[Collected data entries]
Segment Open

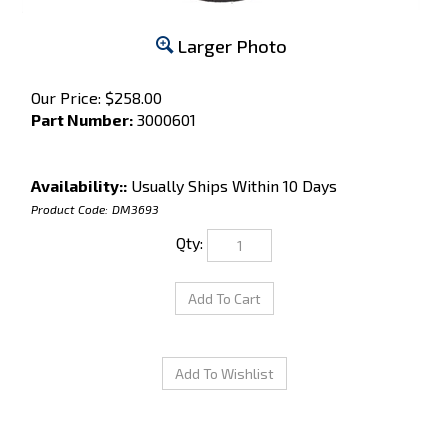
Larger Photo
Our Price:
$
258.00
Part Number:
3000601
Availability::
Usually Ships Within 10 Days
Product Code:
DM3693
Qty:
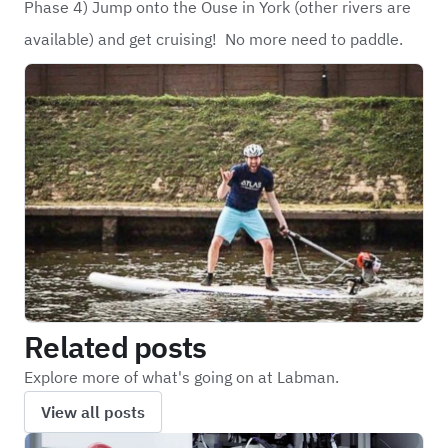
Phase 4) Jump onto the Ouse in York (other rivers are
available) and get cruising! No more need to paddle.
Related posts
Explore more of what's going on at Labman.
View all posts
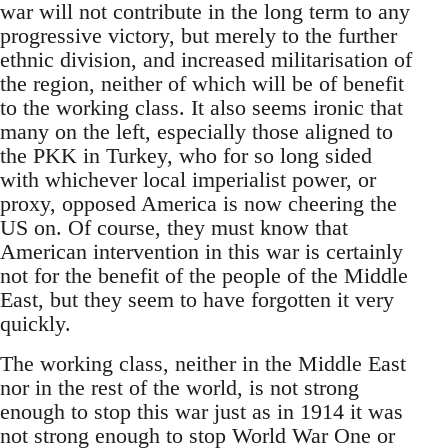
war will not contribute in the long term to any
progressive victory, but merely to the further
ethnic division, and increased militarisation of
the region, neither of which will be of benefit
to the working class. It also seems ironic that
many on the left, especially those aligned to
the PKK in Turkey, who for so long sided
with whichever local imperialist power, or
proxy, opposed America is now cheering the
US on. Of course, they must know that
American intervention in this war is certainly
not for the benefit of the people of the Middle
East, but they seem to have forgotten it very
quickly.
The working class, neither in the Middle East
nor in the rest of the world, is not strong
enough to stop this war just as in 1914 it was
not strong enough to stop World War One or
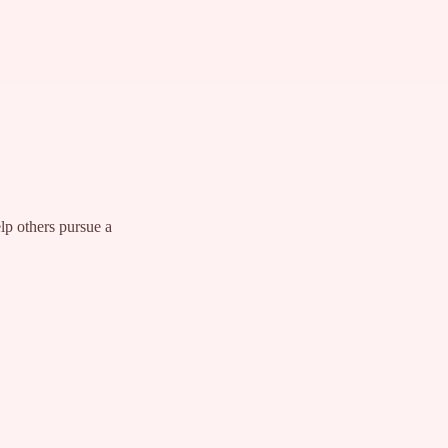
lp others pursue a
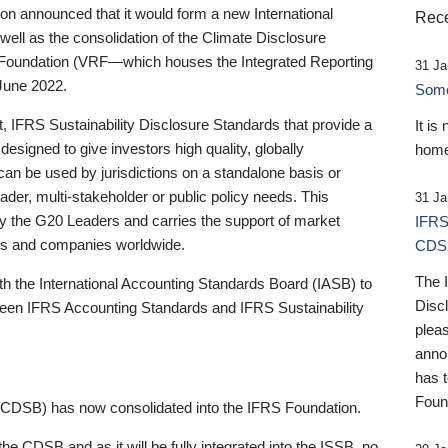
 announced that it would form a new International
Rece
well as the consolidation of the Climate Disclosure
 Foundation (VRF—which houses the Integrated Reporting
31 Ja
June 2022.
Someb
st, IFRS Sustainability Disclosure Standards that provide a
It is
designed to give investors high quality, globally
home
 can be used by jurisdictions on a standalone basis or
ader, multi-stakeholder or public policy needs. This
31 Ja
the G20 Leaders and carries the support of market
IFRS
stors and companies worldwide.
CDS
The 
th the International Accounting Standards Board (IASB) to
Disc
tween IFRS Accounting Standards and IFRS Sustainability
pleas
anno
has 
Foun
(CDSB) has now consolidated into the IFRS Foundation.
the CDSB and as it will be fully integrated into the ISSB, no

Segment Closed

* **REQUIRED WORK**:
Each record above should be duplicated word for word, with no pictures included.

* **RESPONSE AREA**:
Larger Photo
Our Price:
$
258.00
Part Number:
3000601
Availability::
Usually Ships Within 10 Days
Product Code:
DM3693
Qty:
Phase 4) Jump onto the Ouse in York (other rivers are
available) and get cruising! No more need to paddle.
Related posts
Explore more of what's going on at Labman.
View all posts
war will not contribute in the long term to any
progressive victory, but merely to the further
ethnic division, and increased militarisation of
the region, neither of which will be of benefit
to the working class. It also seems ironic that
many on the left, especially those aligned to
the PKK in Turkey, who for so long sided
with whichever local imperialist power, or
proxy, opposed America is now cheering the
US on. Of course, they must know that
American intervention in this war is certainly
not for the benefit of the people of the Middle
East, but they seem to have forgotten it very
quickly.
The working class, neither in the Middle East
nor in the rest of the world, is not strong
enough to stop this war just as in 1914 it was
not strong enough to stop World War One or
lp others pursue a
 announced that it would form a new International
Rece
well as the consolidation of the Climate Disclosure
 Foundation (VRF—which houses the Integrated Reporting
31 Ja
June 2022.
Someb
st, IFRS Sustainability Disclosure Standards that provide a
It is
designed to give investors high quality, globally
home
 can be used by jurisdictions on a standalone basis or
ader, multi-stakeholder or public policy needs. This
31 Ja
the G20 Leaders and carries the support of market
IFRS
stors and companies worldwide.
CDS
The 
th the International Accounting Standards Board (IASB) to
Disc
tween IFRS Accounting Standards and IFRS Sustainability
pleas
anno
has 
Foun
(CDSB) has now consolidated into the IFRS Foundation.
the CDSB and as it will be fully integrated into the ISSB, no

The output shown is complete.